They entered the first apartment to check the indoor unit of the heat pump. It happened to be the indoor unit for unit number one, the unit that was observed to have a sweating compressor. Tim opened the closet door to the indoor unit and said, “Wow, listen to that air noise. It is whistling. This is not right.”

Bob said, “Remove the fan compartment door.”

Tim tried to open the door and said, “It is very hard to move. Should I use a screwdriver to pry it open?”

Bob said, “No, shut off the breaker and try to open it again.”

Tim turned off the breaker, tried again, and said, “It is easy now. What is going on?”

Bob said, “The whistling sound was a dead giveaway to a restriction in the return air system. Either the filter, which is in a filter grille, is stopped up or some other restriction is happening. Let’s look at the return air grille.”

They had to look around to find the return air grille. When they found it, it was behind a table that had a large table cloth draping over the side. The table cloth was being pulled into the surface of the grille, partially blocking the airflow.

Tim said, “Boy, that is really a blockage. What’s next?” (See Figure 1 for examples of some typical duct blockage problems.)

Bob said, “Sometimes it is a simple fix. Let’s pull the table away from the grille and check the filter.”

The filter was in good shape and Bob then said, “Let’s write a note to the tenant to be careful and not block this grille and explain that harm can come to the system, not to mention reduced cooling capacity.”

They turned the unit back on and observed that the suction line was cool, but there were no signs of liquid in the line.

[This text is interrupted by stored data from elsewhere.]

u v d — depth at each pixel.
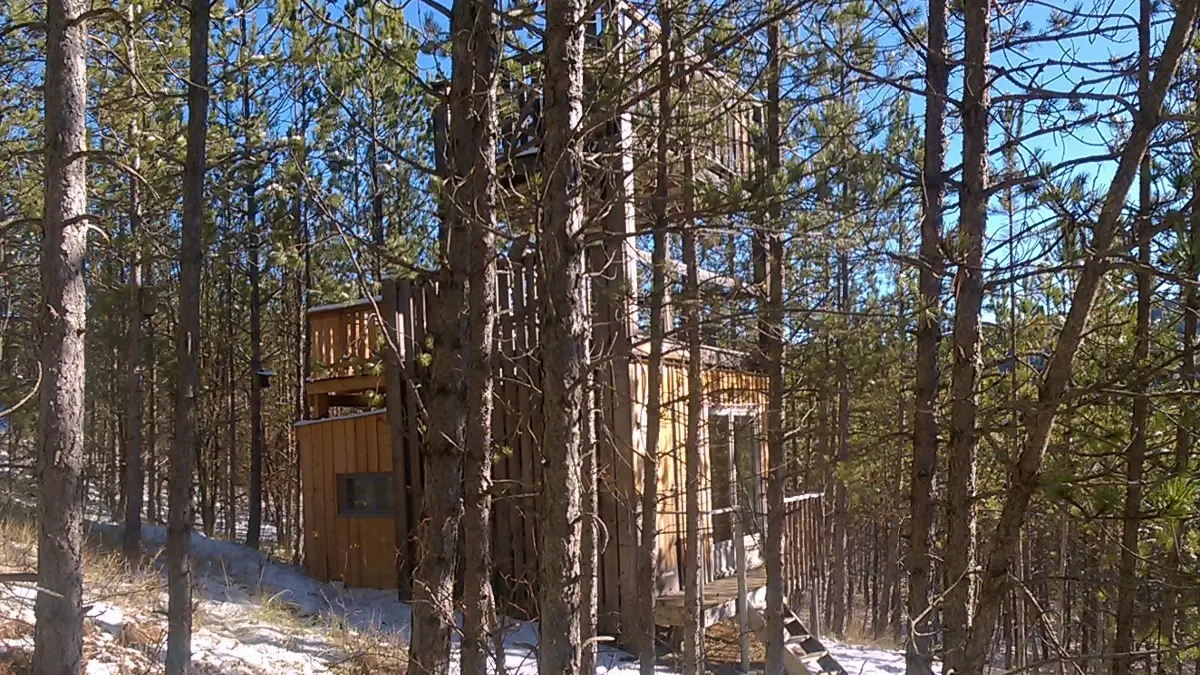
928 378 6.02
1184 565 5.31
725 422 11.50
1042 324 7.58
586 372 4.07
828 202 6.03
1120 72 4.66
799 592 14.67
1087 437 4.00
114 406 19.22
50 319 5.34
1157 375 3.99
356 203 8.95
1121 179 3.62
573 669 3.88
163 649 7.23
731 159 8.39
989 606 4.00
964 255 5.21
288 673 7.56
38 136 10.25
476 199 4.66
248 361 21.17
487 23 4.74
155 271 16.36
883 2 6.53
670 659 10.04
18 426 11.86
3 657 6.00
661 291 7.84
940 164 6.02
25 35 10.22
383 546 12.03
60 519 5.27
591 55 5.72
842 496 15.45
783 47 6.63
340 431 12.53
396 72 6.20
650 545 8.18
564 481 3.93
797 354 8.34
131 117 10.13
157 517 23.38
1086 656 3.93
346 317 12.61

Bob said, “Now is the time to mention that if we had fastened gauges to the system, we would probably have altered the unit’s overall charge by allowing liquid to enter the high pressure gauge line. With these gauges, we could have shut off the liquid at the gauge line end and pulled the liquid back into the system (Figure 2). By doing that, we would only lose vapor pressure, which is not much, but care must be taken to purge the gauge lines and the gauge center line or contaminants can be pulled into the system. If the gauge center line is full of air, air will be pulled into the system. That is not good.”

Tim then said, “Yes, I think like you, let’s keep it simple and not create a problem where there wasn’t one. What you said sounds good, not to mention that any time you fool with a gauge port, you invite the possibility of a leak.”

Bob and Tim moved on from one unit to another and Tim said, “I put a check mark on our check-up sheet by the units that obviously had problems and the next unit is one of them. It had frost on the suction line at the outdoor unit. It will be interesting to see what we find at the indoor unit.”

When they opened the closet door to the indoor unit, it was obvious there was a problem.

Tim said, “The suction line is frosted up. This unit has problems.”

Bob said, “Do a visual inspection and see what you see.”

Tim looked around and said, “The liquid line is frosting before it enters the metering device. I know this is wrong, but I don’t know why.”

Bob said, “When you see a problem like this, look for the direction of the liquid refrigerant flow. Which way is it flowing?”

Tim said, “It is the summer cycle, so the liquid should be flowing toward the indoor unit.”

Bob said, “Follow the liquid line back towards the outdoor unit and see if you discover anything different.”

Tim found a stool and stood up beside the air handler where the liquid line ran into the attic. He couldn’t see anything above the ceiling.

Bob said, “Look around for an access to the attic.”

Tim looked and said, “Here is a collapsing staircase to the attic. I am going to have a look around.”

He went up and came back in just a minute and said, “Someone has moved some heavy boxes around and put a sharp bend, a kink, in the liquid line. The line is sweating after the kink, but not before the kink.”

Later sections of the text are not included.